— Selected text —
----------
Possessed!

Scriptures:  Hebrews 4:12-16
Mark 10:17-31

OK, c’mon, it’s fess up time.  At least for those of you of (ahem) a “certain age” (say, born before 1960), when you first saw The Exorcist (it was released in 1973) weren’t you scared sh—uh, to death.  I mean, when Linda Blair’s head spun around and that green goo spewed out of her mouth.  I tell you, I don’t frighten easily at the movies, but William Friedkin really did a number on us, didn’t he?  Now, of course, after multiple Friday the 13ths and Halloweens and all the other rip-off horror flicks that came after it The Exorcist looks pretty tame and in some ways downright laughable (there was even a send-up of the scene where Max von Sydow as the priest comes to the house with his back turned to us in a recent episode of the TV show Monk).  But at the time…..phew!  We were being asked to experience – to feel – what it is like to have a demon inside you.  To be possessed by a demonic force.

It wasn’t only scary, it was downright unsettling.  Not to be in control – not to be able to exert your will over what is going on around you – not to have a sense of your own self.  What must it be like to be so possessed by something that your soul is no longer your own?

That’s a bit like the experience of this rich man had who came to Jesus.  Let’s set the stage for this familiar story.  This passage in the 10th chapter of Mark follows immediately after the one we talked about last week where Jesus welcomes the little children and rebukes his disciples for trying to keep them away from him.  So, the story of the rich man is set in the context of Jesus’ universalism – seeking to bring everyone into the kingdom of his God.  He sets out on a journey, and immediately he is interrupted by the rich man with what is a fundamental question for the gospels:  “Good teacher, what must I do to inherit eternal life?”  (By the way, since the Bible doesn’t give this man a name, why don’t we arbitrarily give him one so we don’t have to keep referring to him as “the rich man” – how about “David” – good Biblical name, that.)

Couple of things to notice right off the bat about the way David phrases the question and Jesus’ immediate response:  “what must I do to inherit eternal life?” – not earn it, but have it given to me as an inheritance.  Already Mark is setting us up to think in terms of mercy and grace and gift rather than a works-righteousness approach.  And Jesus’ response is, at least initially, in harmony with David’s thrust – Jesus wants him to focus on God and God’s gifts rather than on the one who is offering them:  “’Why do you call me good?  No one is good but God alone.’”

But then Jesus’ insight brings him to realize that there’s something more going on here; David is troubled, probably even sick deep in his soul – the kind of soul-sickness that Soren Kierkegaard spoke of as a “sickness unto death”.  So he goes through the litany of what the commandments require – what any good practicing Jew of the time would do practically in their sleep – and gets David’s assurances that all this has been done.  And then Jesus comes to this amazing, shocking conclusion:  “’go, sell what you own, and give the money to the poor, and you will have treasure in heaven; then follow me.’”  Note the emphasis:  do all this first before you become one of my followers.

Shocking.  It still jolts us hearing it 21 centuries later.  What kind of a prescription is this as a way to cure what ails you and to become a follower of the Christ?
----------
— Extracted material —
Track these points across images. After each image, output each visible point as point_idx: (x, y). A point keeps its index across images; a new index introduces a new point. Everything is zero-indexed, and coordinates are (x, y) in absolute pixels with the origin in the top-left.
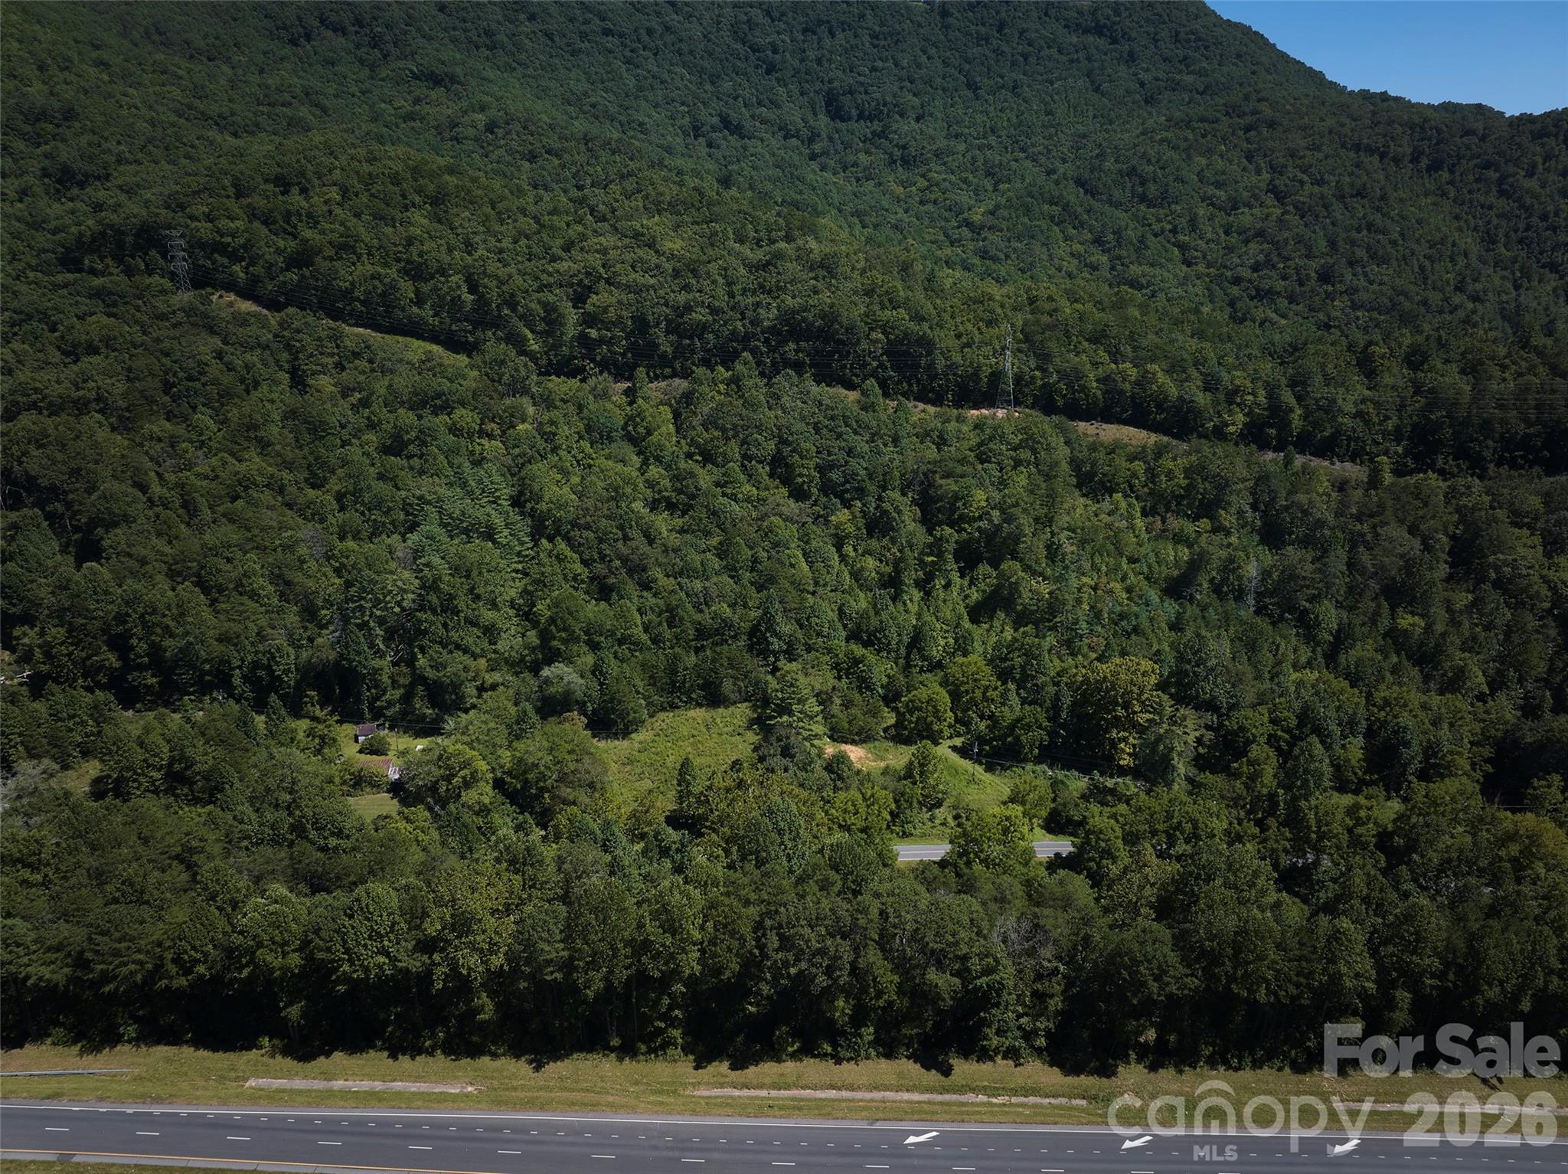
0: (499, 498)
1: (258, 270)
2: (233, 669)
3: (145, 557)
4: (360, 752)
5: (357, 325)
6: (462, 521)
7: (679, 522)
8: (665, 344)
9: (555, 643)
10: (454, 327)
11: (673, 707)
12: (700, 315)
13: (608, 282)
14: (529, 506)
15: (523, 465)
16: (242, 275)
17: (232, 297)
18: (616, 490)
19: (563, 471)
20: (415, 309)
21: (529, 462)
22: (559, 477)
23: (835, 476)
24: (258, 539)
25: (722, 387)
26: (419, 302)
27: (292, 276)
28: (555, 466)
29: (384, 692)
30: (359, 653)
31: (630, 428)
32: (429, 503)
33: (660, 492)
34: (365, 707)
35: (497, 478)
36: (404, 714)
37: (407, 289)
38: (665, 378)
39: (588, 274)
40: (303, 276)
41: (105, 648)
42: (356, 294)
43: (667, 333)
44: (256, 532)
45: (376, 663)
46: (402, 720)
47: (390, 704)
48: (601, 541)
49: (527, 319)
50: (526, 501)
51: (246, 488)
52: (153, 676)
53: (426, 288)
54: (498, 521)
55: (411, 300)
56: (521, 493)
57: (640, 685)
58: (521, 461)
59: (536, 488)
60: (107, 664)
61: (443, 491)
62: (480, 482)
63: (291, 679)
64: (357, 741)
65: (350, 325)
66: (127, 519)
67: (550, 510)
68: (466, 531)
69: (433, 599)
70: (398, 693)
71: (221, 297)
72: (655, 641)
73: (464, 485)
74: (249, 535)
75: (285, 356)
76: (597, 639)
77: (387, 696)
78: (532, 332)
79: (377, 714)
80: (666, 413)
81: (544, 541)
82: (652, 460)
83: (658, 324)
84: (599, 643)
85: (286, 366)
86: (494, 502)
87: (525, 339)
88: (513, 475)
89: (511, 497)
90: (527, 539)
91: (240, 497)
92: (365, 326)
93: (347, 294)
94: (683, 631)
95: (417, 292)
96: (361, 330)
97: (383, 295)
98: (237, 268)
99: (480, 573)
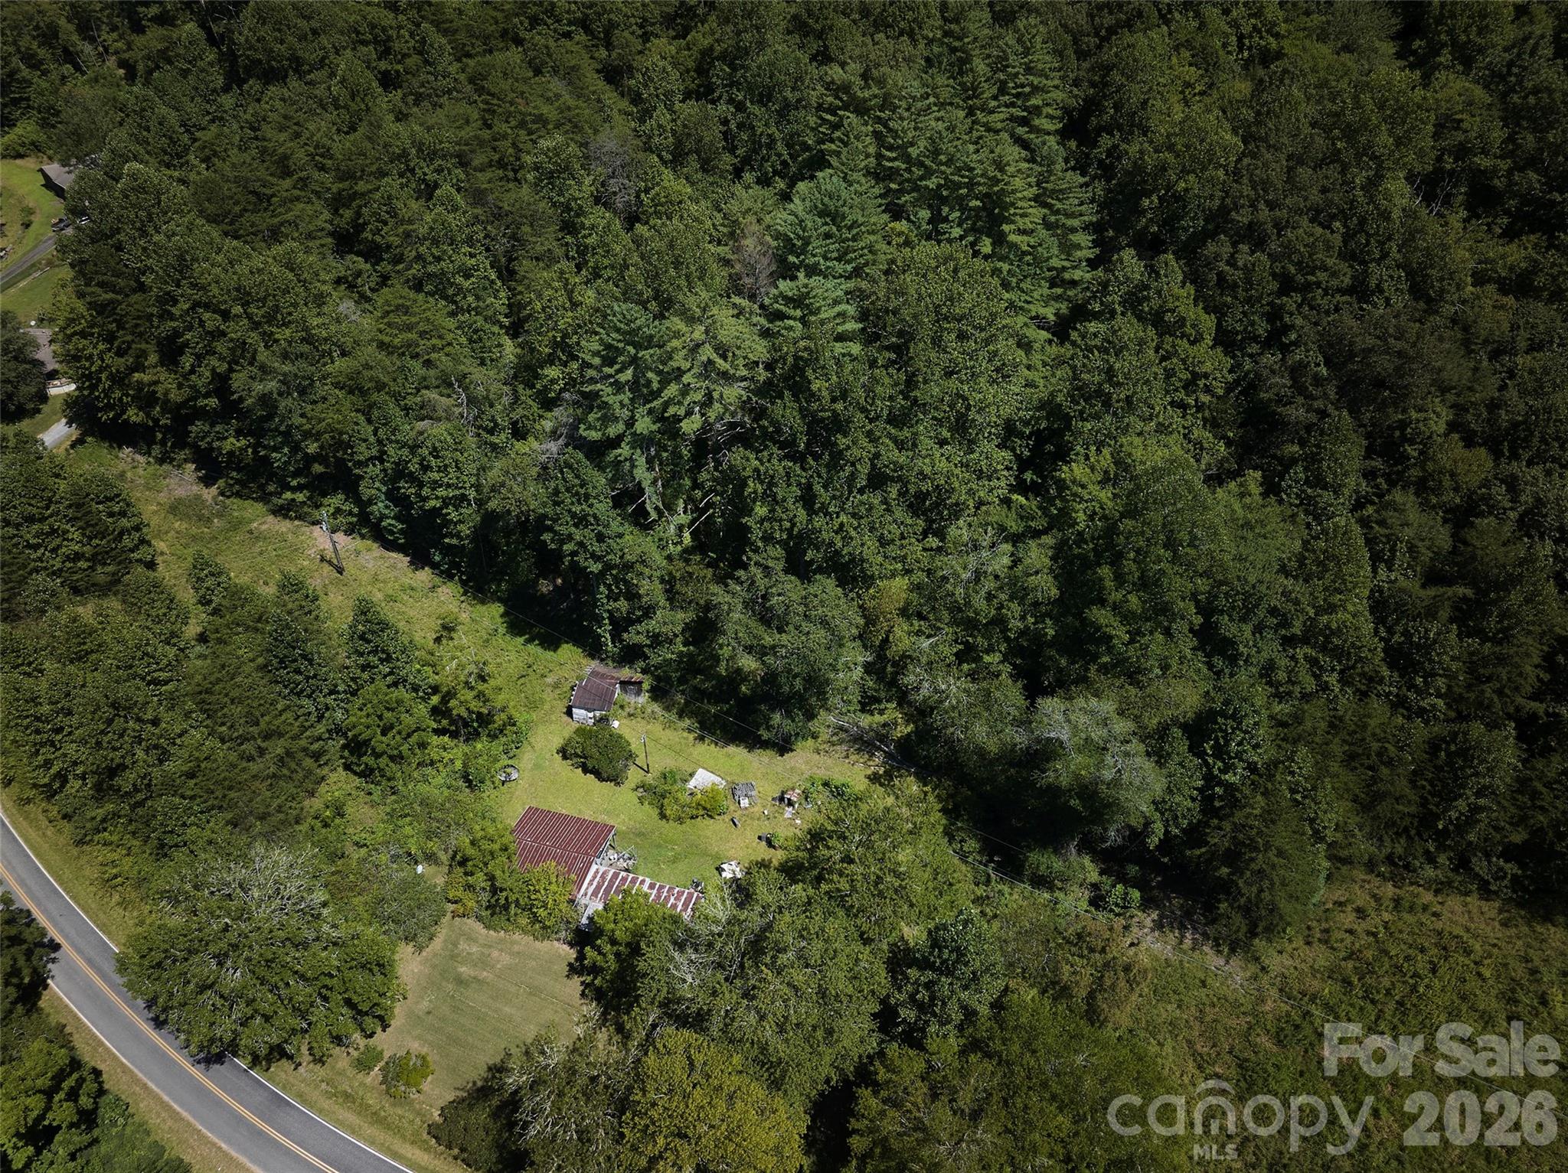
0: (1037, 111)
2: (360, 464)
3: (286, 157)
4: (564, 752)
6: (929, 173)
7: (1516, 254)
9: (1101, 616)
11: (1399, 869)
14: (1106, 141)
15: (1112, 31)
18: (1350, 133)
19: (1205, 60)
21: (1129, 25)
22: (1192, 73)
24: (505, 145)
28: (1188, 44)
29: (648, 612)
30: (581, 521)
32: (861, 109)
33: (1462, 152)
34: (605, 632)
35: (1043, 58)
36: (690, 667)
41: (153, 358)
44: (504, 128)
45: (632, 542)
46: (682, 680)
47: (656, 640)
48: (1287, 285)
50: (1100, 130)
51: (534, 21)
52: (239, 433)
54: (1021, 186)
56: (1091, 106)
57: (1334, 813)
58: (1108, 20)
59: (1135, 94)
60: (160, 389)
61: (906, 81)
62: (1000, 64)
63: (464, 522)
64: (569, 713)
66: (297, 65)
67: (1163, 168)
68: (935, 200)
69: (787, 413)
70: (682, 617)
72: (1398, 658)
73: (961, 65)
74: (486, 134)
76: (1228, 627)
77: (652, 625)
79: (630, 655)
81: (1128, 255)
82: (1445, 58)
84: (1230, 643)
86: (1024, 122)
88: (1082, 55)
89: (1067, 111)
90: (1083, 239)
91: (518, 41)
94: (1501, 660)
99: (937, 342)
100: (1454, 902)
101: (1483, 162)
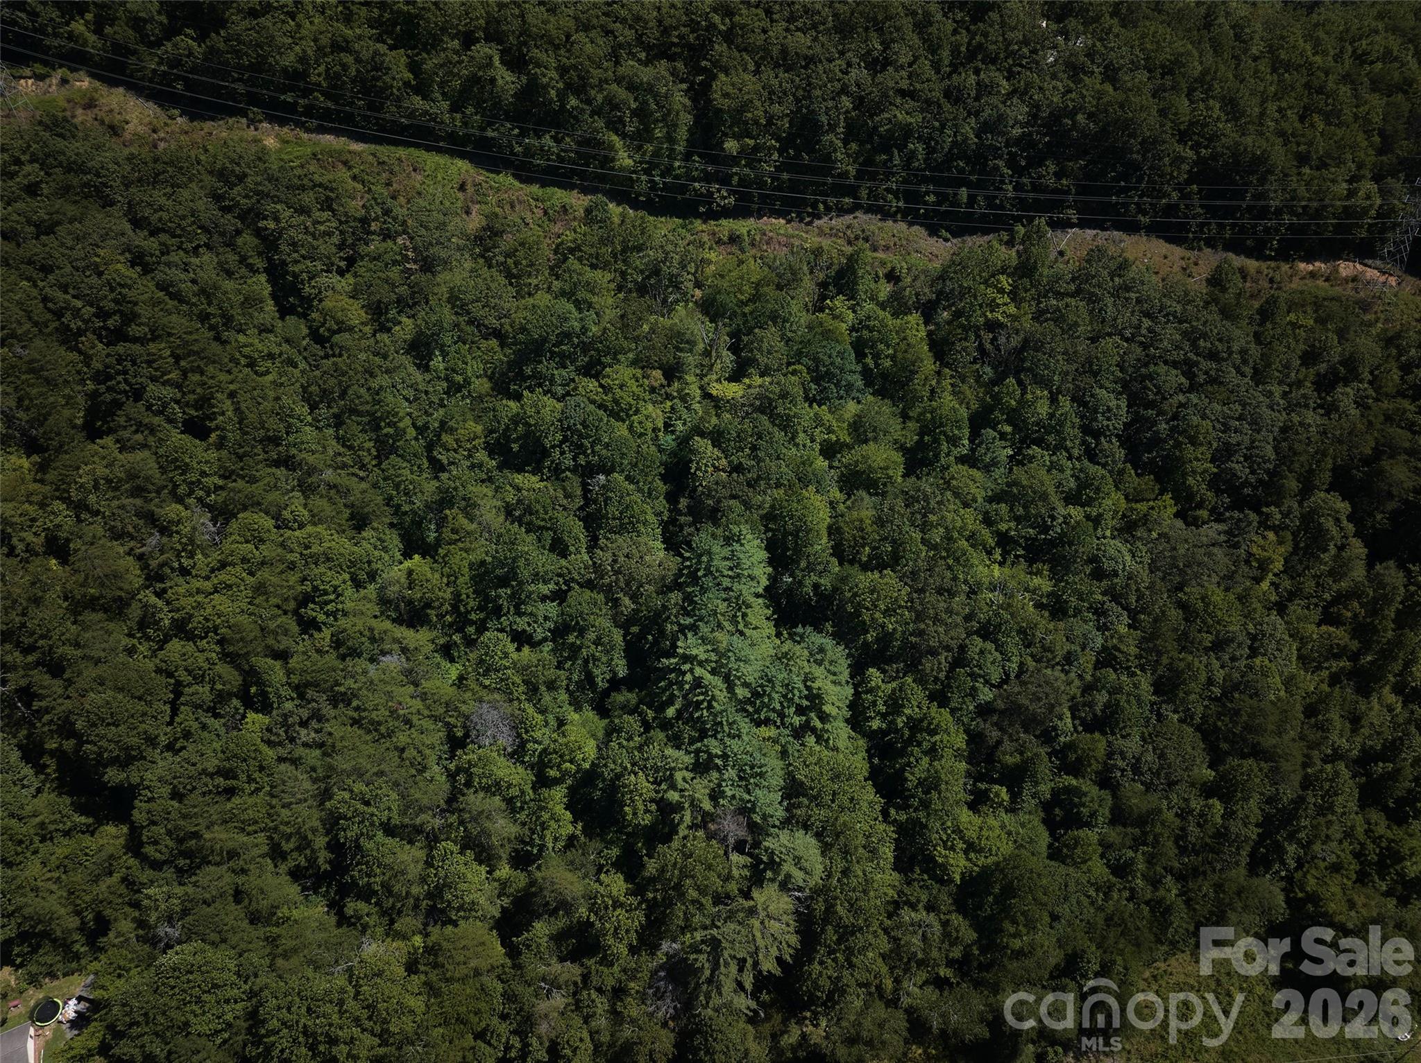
----------
— Tasks —
[1] What name does the sermon give the rich man who comes to Jesus?
[2] Return the stretch of the sermon from "But then Jesus’" through "of my followers.", copied word for word.

— Results by task —
[1] David

[2]
But then Jesus’ insight brings him to realize that there’s something more going on here; David is troubled, probably even sick deep in his soul – the kind of soul-sickness that Soren Kierkegaard spoke of as a “sickness unto death”.  So he goes through the litany of what the commandments require – what any good practicing Jew of the time would do practically in their sleep – and gets David’s assurances that all this has been done.  And then Jesus comes to this amazing, shocking conclusion:  “’go, sell what you own, and give the money to the poor, and you will have treasure in heaven; then follow me.’”  Note the emphasis:  do all this first before you become one of my followers.